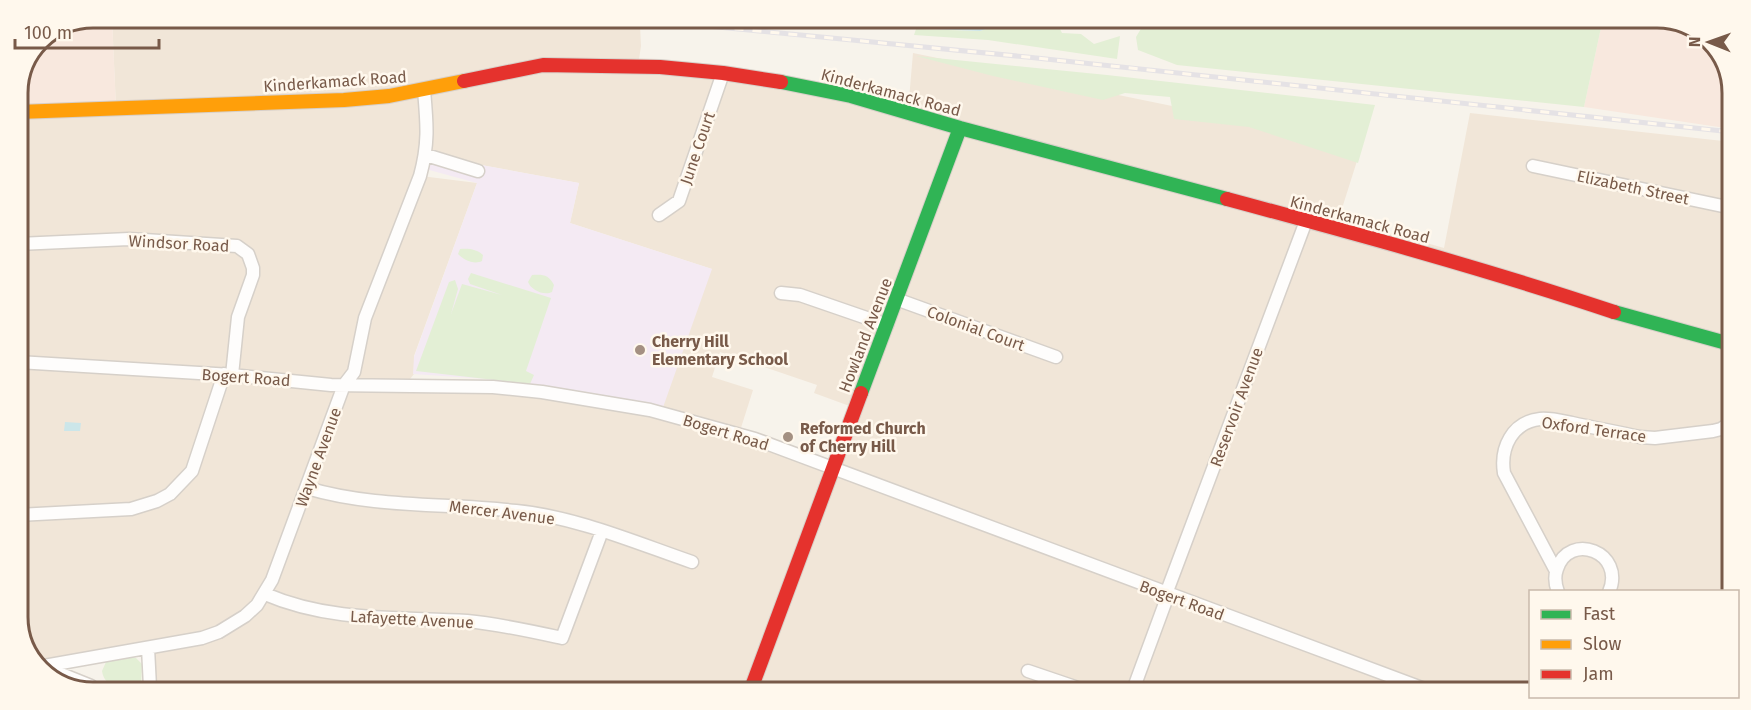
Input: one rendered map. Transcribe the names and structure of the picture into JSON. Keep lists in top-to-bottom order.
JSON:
{
  "streets": {
    "main road": ["Kinderkamack Road", "Howland Avenue"],
    "street": [
      "June Court",
      "Elizabeth Street",
      "Windsor Road",
      "Colonial Court",
      "Bogert Road",
      "Reservoir Avenue",
      "Oxford Terrace",
      "Wayne Avenue",
      "Mercer Avenue",
      "Lafayette Avenue"
    ]
  },
  "crossings": [
    ["Kinderkamack Road", "June Court"],
    ["Kinderkamack Road", "Howland Avenue"],
    ["Kinderkamack Road", "Reservoir Avenue"],
    ["Kinderkamack Road", "Wayne Avenue"],
    ["Windsor Road", "Bogert Road"],
    ["Colonial Court", "Howland Avenue"],
    ["Howland Avenue", "Bogert Road"],
    ["Bogert Road", "Reservoir Avenue"],
    ["Bogert Road", "Wayne Avenue"],
    ["Wayne Avenue", "Mercer Avenue"],
    ["Wayne Avenue", "Lafayette Avenue"],
    ["Mercer Avenue", "Lafayette Avenue"]
  ],
  "places": ["Cherry Hill Elementary School", "Reformed Church of Cherry Hill"],
  "legend": ["Fast", "Slow", "Jam"],
  "scale_bar": "100 m",
  "north": "left"
}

====

### WHAT IS NEEDED
Once the pictures are set aside, write out the entries verbatim.

### WRITTEN ANSWER
Input: one rendered map. Transcribe the names and structure of the picture into JSON. Keep lists in top-to-bottom order.
JSON:
{
  "streets": {
    "main road": ["Kinderkamack Road", "Howland Avenue"],
    "street": [
      "June Court",
      "Elizabeth Street",
      "Windsor Road",
      "Colonial Court",
      "Bogert Road",
      "Reservoir Avenue",
      "Oxford Terrace",
      "Wayne Avenue",
      "Mercer Avenue",
      "Lafayette Avenue"
    ]
  },
  "crossings": [
    ["Kinderkamack Road", "June Court"],
    ["Kinderkamack Road", "Howland Avenue"],
    ["Kinderkamack Road", "Reservoir Avenue"],
    ["Kinderkamack Road", "Wayne Avenue"],
    ["Windsor Road", "Bogert Road"],
    ["Colonial Court", "Howland Avenue"],
    ["Howland Avenue", "Bogert Road"],
    ["Bogert Road", "Reservoir Avenue"],
    ["Bogert Road", "Wayne Avenue"],
    ["Wayne Avenue", "Mercer Avenue"],
    ["Wayne Avenue", "Lafayette Avenue"],
    ["Mercer Avenue", "Lafayette Avenue"]
  ],
  "places": ["Cherry Hill Elementary School", "Reformed Church of Cherry Hill"],
  "legend": ["Fast", "Slow", "Jam"],
  "scale_bar": "100 m",
  "north": "left"
}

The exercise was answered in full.